= National Plan for Hispanic Ministry =

The National Plan for Hispanic Ministry

The 1988 General Conference of the United Methodist Church (UMC), the highest legislative body of the organization, authorized the development of a comprehensive national plan for Hispanic ministries, but first a committee to gather information about demographic changes and trends, and ministerial needs of 320 Hispanic congregations in the country was formed. The National Hispanic Ministries Committee, headed by Bishop Elias Gabriel Galvan of Phoenix, Arizona, drafted a recommendation that was presented at the 1992 General Conference of the United Methodist Church for approval. The church, upon seeing the significance of reaching out to the growing number of Hispanic/Latinos in the mainland U.S., approved the establishment of the National Plan for Hispanic/Latino Ministry.

==Early accomplishments==
There were 38 conferences in the US and Puerto Rico involved in some Hispanic/Latino ministry when the National Plan for Hispanic/Latino Ministry began in 1993. By 1999, 61 Annual Conferences (AC) joined in. To encourage the church and to push ahead with this growing ministry, it was reported in the 2000 General Conference through the General Board of Global Ministries that there were very significant Annual Conference involvements in new and strengthened Hispanic ministries across the board.

At the UMC's General Conference gathering in 2000, the church approved a total of $2.8 million intended to assist churches in the UMC to implement the program. By 2002 Annual Conferences reported 75 newly chartered churches and other ministries. Still, according to Rev. Saul Trinidad, the interim coordinator of the national plan for the quadrennial 2004–2008, the Hispanic population needs new models to develop ministries that address the socioeconomic, cultural and linguistic characteristics of the people.

==Recent developments==
In a workshop facilitated by the Rev. Francisco Cañas, the national coordinator for the National Plan for Hispanic/Latino Ministry in the California-Pacific Conference, he explained why reaching out to the Latino population is a priority. He lists these major points.

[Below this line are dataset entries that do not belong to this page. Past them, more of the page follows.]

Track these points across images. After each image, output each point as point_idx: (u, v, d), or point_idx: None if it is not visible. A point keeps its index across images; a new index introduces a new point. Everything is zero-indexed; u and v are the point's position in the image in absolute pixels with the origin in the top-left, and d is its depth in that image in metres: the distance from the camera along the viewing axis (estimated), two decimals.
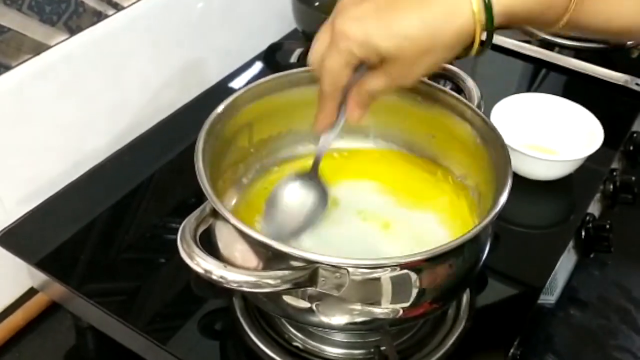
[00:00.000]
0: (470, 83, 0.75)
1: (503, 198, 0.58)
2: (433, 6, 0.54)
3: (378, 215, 0.72)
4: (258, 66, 1.12)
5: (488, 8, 0.53)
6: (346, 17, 0.55)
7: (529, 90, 1.10)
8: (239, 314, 0.72)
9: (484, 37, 0.56)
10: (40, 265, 0.78)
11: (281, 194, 0.68)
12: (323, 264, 0.53)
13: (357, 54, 0.55)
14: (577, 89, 1.10)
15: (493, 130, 0.66)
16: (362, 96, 0.59)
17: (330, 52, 0.56)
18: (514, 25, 0.57)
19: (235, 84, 1.08)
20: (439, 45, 0.54)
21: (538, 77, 1.14)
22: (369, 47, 0.54)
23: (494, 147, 0.65)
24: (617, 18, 0.57)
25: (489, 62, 1.15)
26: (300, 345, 0.70)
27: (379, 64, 0.56)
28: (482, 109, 0.71)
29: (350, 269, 0.54)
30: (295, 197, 0.68)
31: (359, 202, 0.73)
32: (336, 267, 0.53)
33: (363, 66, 0.57)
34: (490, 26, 0.54)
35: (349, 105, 0.60)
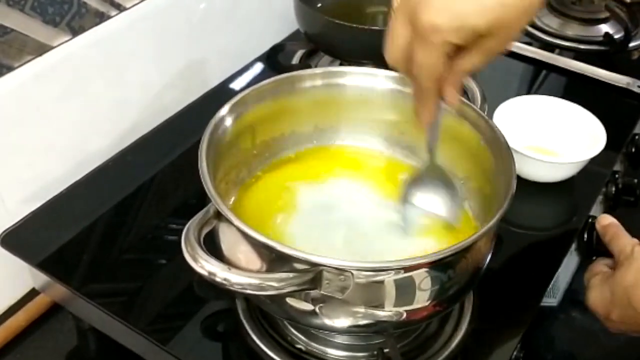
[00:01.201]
0: (473, 84, 0.75)
1: (507, 202, 0.58)
2: None
3: (376, 216, 0.71)
4: (260, 67, 1.12)
5: None
6: (429, 7, 0.51)
7: (529, 92, 1.10)
8: (241, 316, 0.72)
9: None
10: (42, 266, 0.78)
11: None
12: (327, 266, 0.53)
13: (454, 42, 0.52)
14: (578, 91, 1.10)
15: (496, 132, 0.66)
16: (458, 78, 0.58)
17: (422, 48, 0.53)
18: None
19: (238, 85, 1.08)
20: (536, 2, 0.52)
21: (539, 79, 1.14)
22: (467, 31, 0.51)
23: (498, 149, 0.65)
24: None
25: (489, 63, 1.15)
26: (302, 348, 0.70)
27: (474, 41, 0.53)
28: (485, 111, 0.71)
29: (354, 272, 0.54)
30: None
31: (356, 202, 0.73)
32: (340, 270, 0.53)
33: None
34: None
35: (449, 92, 0.58)
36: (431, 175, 0.68)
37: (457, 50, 0.55)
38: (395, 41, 0.56)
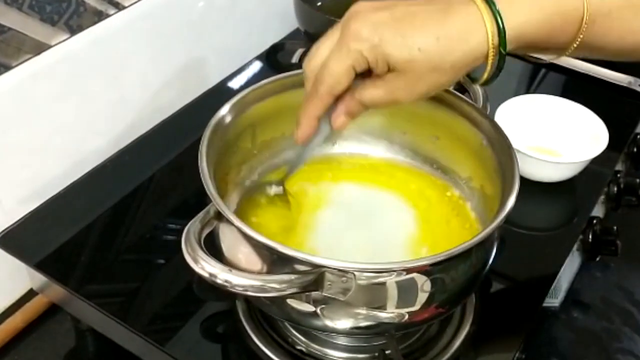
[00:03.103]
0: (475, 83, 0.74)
1: (511, 202, 0.58)
2: (449, 24, 0.53)
3: (380, 218, 0.71)
4: (259, 66, 1.11)
5: (501, 31, 0.53)
6: (362, 20, 0.54)
7: (529, 91, 1.09)
8: (241, 317, 0.71)
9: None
10: (40, 266, 0.77)
11: None
12: (329, 268, 0.53)
13: (367, 57, 0.54)
14: (579, 90, 1.09)
15: (500, 132, 0.66)
16: (354, 103, 0.58)
17: (337, 53, 0.55)
18: (526, 49, 0.56)
19: (236, 84, 1.07)
20: (449, 63, 0.54)
21: (539, 77, 1.13)
22: (381, 53, 0.53)
23: (501, 149, 0.65)
24: (631, 34, 0.56)
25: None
26: (303, 349, 0.69)
27: (383, 73, 0.55)
28: (488, 110, 0.71)
29: (356, 273, 0.53)
30: None
31: (360, 206, 0.73)
32: (343, 271, 0.53)
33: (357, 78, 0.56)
34: (504, 49, 0.53)
35: (337, 110, 0.59)
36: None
37: (365, 80, 0.56)
38: (320, 51, 0.57)
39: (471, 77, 0.58)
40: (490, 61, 0.54)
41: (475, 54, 0.54)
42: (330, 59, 0.56)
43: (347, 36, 0.54)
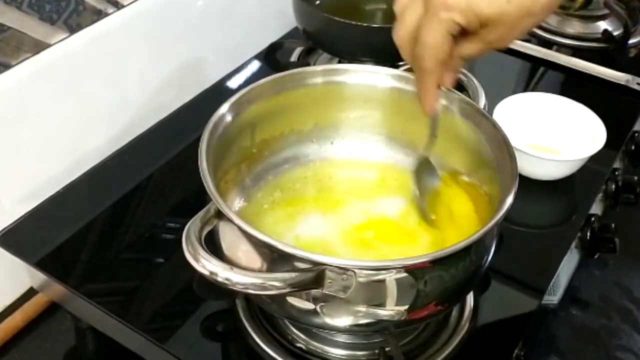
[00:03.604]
0: (474, 81, 0.75)
1: (509, 200, 0.58)
2: None
3: (381, 215, 0.72)
4: (258, 65, 1.11)
5: None
6: None
7: (527, 89, 1.10)
8: (241, 315, 0.71)
9: None
10: (40, 265, 0.77)
11: None
12: (330, 265, 0.53)
13: (459, 22, 0.56)
14: (577, 88, 1.09)
15: (498, 130, 0.66)
16: (454, 60, 0.61)
17: (428, 25, 0.57)
18: None
19: (235, 83, 1.07)
20: (539, 5, 0.56)
21: (537, 76, 1.13)
22: (472, 14, 0.56)
23: (499, 147, 0.65)
24: None
25: (487, 60, 1.14)
26: (303, 347, 0.69)
27: (477, 31, 0.57)
28: (486, 108, 0.71)
29: (356, 271, 0.53)
30: None
31: (363, 203, 0.74)
32: (343, 269, 0.53)
33: None
34: None
35: (446, 76, 0.62)
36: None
37: (459, 38, 0.59)
38: (406, 20, 0.60)
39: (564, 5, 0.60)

- The United States is the 3rd country having the largest Latino population after Brazil and México. In July 2007, there were 45.5 million documented Latinos in the US.
- 18 million reside in the Western Jurisdiction alone, the largest concentration of Latinos in any Jurisdiction.
- California has the biggest concentration having 13.2 million Latinos, a third of California's population.
- There are only 25 Hispanic elders and 13 local pastors in the entire California-Pacific Conference.

==What lies ahead==
In 2009, according to the U.S. Census Bureau there were more than 48 million Hispanics in the U.S. Another report foresees the Hispanic or Latino population rising from 16% today to 30% by 2050. There is no doubt ministry to Hispanic populations should be one of the greater priorities of any church in the U.S. if that church wants to become a vital part of society in the future. Yet churches are often unsure of how to deal with immigration and the problems of immigrant communities. For instance, almost a quarter of the Hispanic/Latino population which are illegal aliens and if churches truly want to serve and welcome “the strangers among their midst,” this is one issue which must be faced. Among U.S. Christians, there is much quandary as to how to do this. For instance, Evangelical Christians were asked, by Christianity Today, how illegal aliens should be dealt with. A whopping 82% know that the Bible verses on “welcoming the stranger” (Matthew 25:31-46) has much to do with how we should deal with immigrants. However, within that same group, were varying opinions regarding how to deal with illegal immigration. Fifty four (54%) percent said the government should adopt policies giving illegal immigrants a better “path to citizenship” while 31% say there should be blanket amnesty while 15% say the current laws have to be enforced. The issue of illegal immigrants and how U.S. Christians think of the issue reflects the general uncertainty around the more general issue of changing demographics and the role churches will play in the lives of these people.